## Texte

———

Soleil, sable blanc et eau turquoise. Lido Key Beach, à Sarasota, serait une carte postale parfaite des plages de Floride si des dizaines de poissons morts ne gisaient pas sur le sol, conséquence de la marée rouge qui affecte la côte ouest de cet État américain.
Ce phénomène naturel récurrent, provoqué par la prolifération de la microalgue « Karenia brevis », s’est produit cette année durant le « spring break », les vacances de printemps lors desquelles des milliers de jeunes Américains convergent vers les côtes floridiennes. « Nous avons eu beaucoup d’annulations », se lamente Jeff Napier, 62 ans, employé de l’hôtel Lido Beach Resort. « Les gens tombent malades. Pourquoi quelqu’un voudrait-il dépenser beaucoup d’argent et rester ici » dans ces conditions ?
Quand la concentration de cette algue nocive est trop importante, comme ces dernières semaines, elle relâche une neurotoxine puissante qui peut tuer la faune marine et provoquer des problèmes respiratoires chez l’homme.

———

## Données enregistrées
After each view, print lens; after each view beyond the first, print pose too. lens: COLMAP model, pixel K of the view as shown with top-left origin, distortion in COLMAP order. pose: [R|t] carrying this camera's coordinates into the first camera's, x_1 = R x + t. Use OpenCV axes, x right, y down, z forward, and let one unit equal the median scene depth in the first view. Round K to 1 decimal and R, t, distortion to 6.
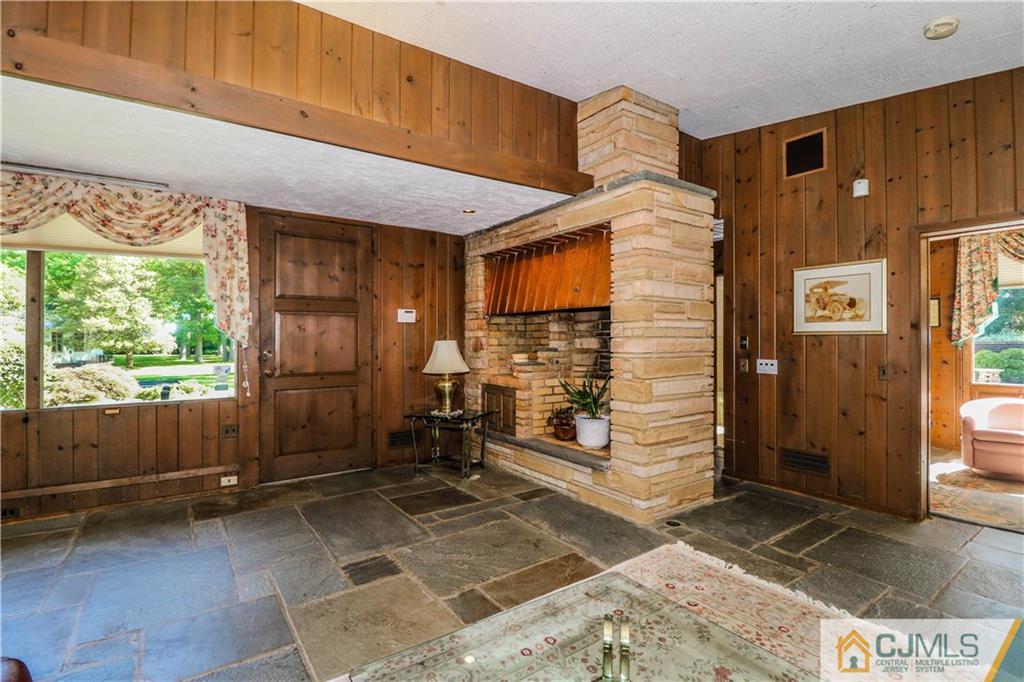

———

Pour chacune des affirmations suivantes, indiquez si elle concorde avec le texte sur la marée rouge en Floride, en répondant par oui ou non et en citant les mots du texte qui tranchent.
1. La marée rouge touche la côte est de la Floride.
2. Jeff Napier travaille à l’hôtel Lido Beach Resort.
3. La neurotoxine relâchée par l’algue peut provoquer des problèmes respiratoires chez l’homme.
Appuyez-vous uniquement sur le texte.

## Corrigé
1. Non : « affecte la côte ouest de cet État américain ».
2. Oui : « employé de l’hôtel Lido Beach Resort ».
3. Oui : « provoquer des problèmes respiratoires chez l’homme ».